**WORK TO COMPLETE**
The line containing "(dxfusepcbnewfont false)" marks the start. Return it and every later line of the listing below exactly, ending with the last one.

--- MATERIALS PROVIDED Enclosed Below ---

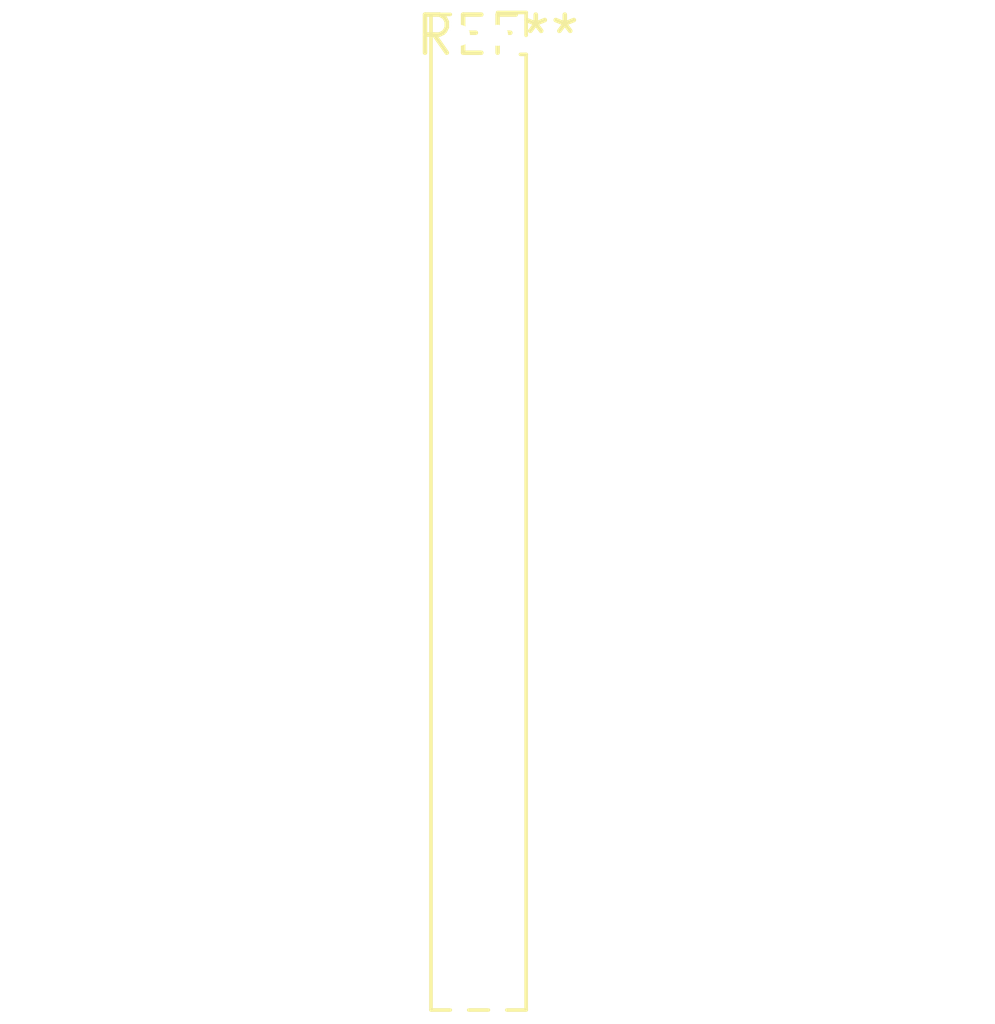
<source format=kicad_pcb>
(kicad_pcb (version 20240108) (generator pcbnew)

  (general
    (thickness 1.6)
  )

  (paper "A4")
  (layers
    (0 "F.Cu" signal)
    (31 "B.Cu" signal)
    (32 "B.Adhes" user "B.Adhesive")
    (33 "F.Adhes" user "F.Adhesive")
    (34 "B.Paste" user)
    (35 "F.Paste" user)
    (36 "B.SilkS" user "B.Silkscreen")
    (37 "F.SilkS" user "F.Silkscreen")
    (38 "B.Mask" user)
    (39 "F.Mask" user)
    (40 "Dwgs.User" user "User.Drawings")
    (41 "Cmts.User" user "User.Comments")
    (42 "Eco1.User" user "User.Eco1")
    (43 "Eco2.User" user "User.Eco2")
    (44 "Edge.Cuts" user)
    (45 "Margin" user)
    (46 "B.CrtYd" user "B.Courtyard")
    (47 "F.CrtYd" user "F.Courtyard")
    (48 "B.Fab" user)
    (49 "F.Fab" user)
    (50 "User.1" user)
    (51 "User.2" user)
    (52 "User.3" user)
    (53 "User.4" user)
    (54 "User.5" user)
    (55 "User.6" user)
    (56 "User.7" user)
    (57 "User.8" user)
    (58 "User.9" user)
  )

  (setup
    (pad_to_mask_clearance 0)
    (pcbplotparams
      (layerselection 0x00010fc_ffffffff)
      (plot_on_all_layers_selection 0x0000000_00000000)
      (disableapertmacros false)
      (usegerberextensions false)
      (usegerberattributes false)
      (usegerberadvancedattributes false)
      (creategerberjobfile false)
      (dashed_line_dash_ratio 12.000000)
      (dashed_line_gap_ratio 3.000000)
      (svgprecision 4)
      (plotframeref false)
      (viasonmask false)
      (mode 1)
      (useauxorigin false)
      (hpglpennumber 1)
      (hpglpenspeed 20)
      (hpglpendiameter 15.000000)
      (dxfpolygonmode false)
      (dxfimperialunits false)
      (dxfusepcbnewfont false)
      (psnegative false)
      (psa4output false)
      (plotreference false)
      (plotvalue false)
      (plotinvisibletext false)
      (sketchpadsonfab false)
      (subtractmaskfromsilk false)
      (outputformat 1)
      (mirror false)
      (drillshape 1)
      (scaleselection 1)
      (outputdirectory "")
    )
  )

  (net 0 "")

  (footprint "PinSocket_2x26_P1.27mm_Vertical" (layer "F.Cu") (at 0 0))

)

</source>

--- End of Enclosed MATERIALS PROVIDED ---

**SOLUTION**
      (dxfusepcbnewfont false)
      (psnegative false)
      (psa4output false)
      (plotreference false)
      (plotvalue false)
      (plotinvisibletext false)
      (sketchpadsonfab false)
      (subtractmaskfromsilk false)
      (outputformat 1)
      (mirror false)
      (drillshape 1)
      (scaleselection 1)
      (outputdirectory "")
    )
  )

  (net 0 "")

  (footprint "PinSocket_2x26_P1.27mm_Vertical" (layer "F.Cu") (at 0 0))

)

</source>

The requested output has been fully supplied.